§ Problem: Going through the material below, please gather all lines with the word "använder" in them.

****************

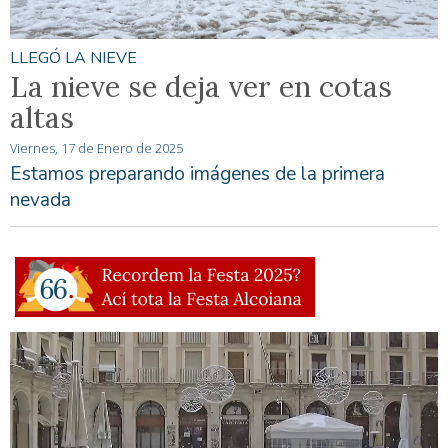
LLEGÓ LA NIEVE
La nieve se deja ver en cotas
altas
Viernes, 17 de Enero de 2025
Estamos preparando imágenes de la primera
nevada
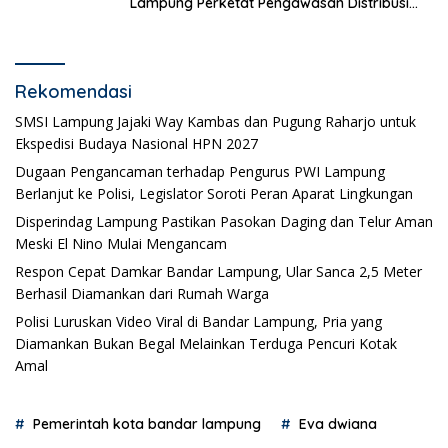
Lampung Perketat Pengawasan Distribusi
Logistik Pemilihan
Rekomendasi
SMSI Lampung Jajaki Way Kambas dan Pugung Raharjo untuk
Ekspedisi Budaya Nasional HPN 2027
Dugaan Pengancaman terhadap Pengurus PWI Lampung
Berlanjut ke Polisi, Legislator Soroti Peran Aparat Lingkungan
Disperindag Lampung Pastikan Pasokan Daging dan Telur Aman
Meski El Nino Mulai Mengancam
Respon Cepat Damkar Bandar Lampung, Ular Sanca 2,5 Meter
Berhasil Diamankan dari Rumah Warga
Polisi Luruskan Video Viral di Bandar Lampung, Pria yang
Diamankan Bukan Begal Melainkan Terduga Pencuri Kotak
Amal
Pemerintah kota bandar lampung
Eva dwiana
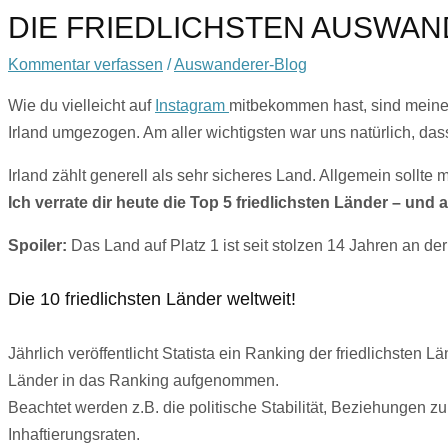
DIE FRIEDLICHSTEN AUSW
Kommentar verfassen
/
Auswanderer-Blog
Wie du vielleicht auf
Instagram
mitbekommen hast, sind meine 
Irland umgezogen. Am aller wichtigsten war uns natürlich, da
Irland zählt generell als sehr sicheres Land. Allgemein sollte
Ich verrate dir heute die Top 5 friedlichsten Länder – und
Spoiler:
Das Land auf Platz 1 ist seit stolzen 14 Jahren an d
Die 10 friedlichsten Länder weltweit!
Jährlich veröffentlicht Statista ein Ranking der friedlichste
Länder in das Ranking aufgenommen.
Beachtet werden z.B. die politische Stabilität, Beziehungen z
Inhaftierungsraten.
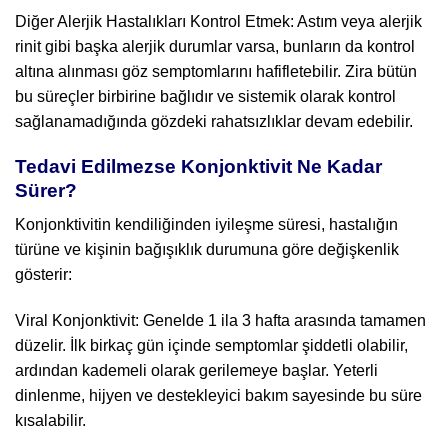
Diğer Alerjik Hastalıkları Kontrol Etmek: Astım veya alerjik
rinit gibi başka alerjik durumlar varsa, bunların da kontrol
altına alınması göz semptomlarını hafifletebilir. Zira bütün
bu süreçler birbirine bağlıdır ve sistemik olarak kontrol
sağlanamadığında gözdeki rahatsızlıklar devam edebilir.
Tedavi Edilmezse Konjonktivit Ne Kadar
Sürer?
Konjonktivitin kendiliğinden iyileşme süresi, hastalığın
türüne ve kişinin bağışıklık durumuna göre değişkenlik
gösterir:
Viral Konjonktivit: Genelde 1 ila 3 hafta arasında tamamen
düzelir. İlk birkaç gün içinde semptomlar şiddetli olabilir,
ardından kademeli olarak gerilemeye başlar. Yeterli
dinlenme, hijyen ve destekleyici bakım sayesinde bu süre
kısalabilir.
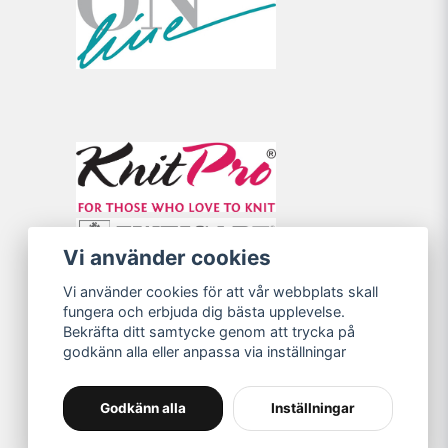
Vi använder cookies
Vi använder cookies för att vår webbplats skall
fungera och erbjuda dig bästa upplevelse.
Bekräfta ditt samtycke genom att trycka på
godkänn alla eller anpassa via inställningar
Godkänn alla
Inställningar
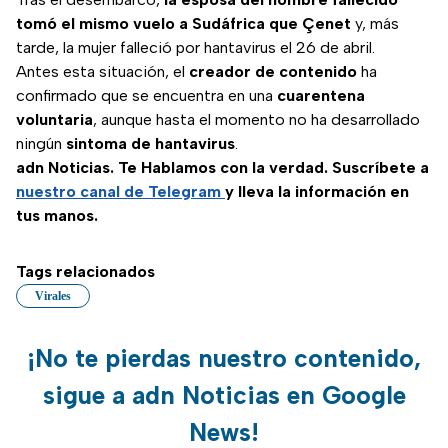
tomó el mismo vuelo a Sudáfrica que Çenet
y, más
tarde, la mujer falleció por hantavirus el 26 de abril.
Antes esta situación, el
creador de contenido
ha
confirmado que se encuentra en una
cuarentena
voluntaria
, aunque hasta el momento no ha desarrollado
ningún
sintoma de hantavirus
.
adn Noticias. Te Hablamos con la verdad. Suscríbete a
nuestro canal de Telegram
y lleva la información en
tus manos.
Tags relacionados
Virales
¡No te pierdas nuestro contenido,
sigue a adn Noticias en Google
News!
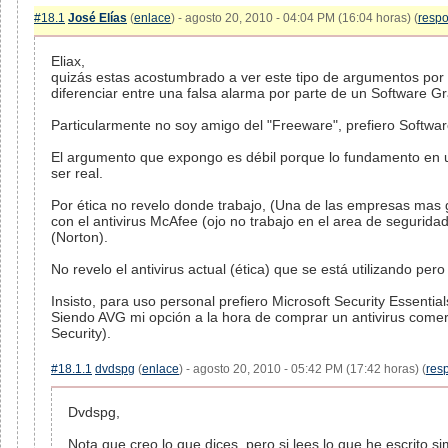
#18.1
José Elías
(
enlace
) - agosto 20, 2010 - 04:04 PM (16:04 horas) (
resp
Eliax,
quizás estas acostumbrado a ver este tipo de argumentos por pa
diferenciar entre una falsa alarma por parte de un Software Gr
Particularmente no soy amigo del "Freeware", prefiero Softwa
El argumento que expongo es débil porque lo fundamento en u
ser real.
Por ética no revelo donde trabajo, (Una de las empresas mas 
con el antivirus McAfee (ojo no trabajo en el area de seguri
(Norton).
No revelo el antivirus actual (ética) que se está utilizando per
Insisto, para uso personal prefiero Microsoft Security Essentia
Siendo AVG mi opción a la hora de comprar un antivirus comerc
Security).
#18.1.1
dvdspg
(
enlace
) - agosto 20, 2010 - 05:42 PM (17:42 horas) (
res
Dvdspg,
Nota que creo lo que dices, pero si lees lo que he escrito s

****************

§ Solution:
Vi använder cookies
Vi använder cookies för att vår webbplats skall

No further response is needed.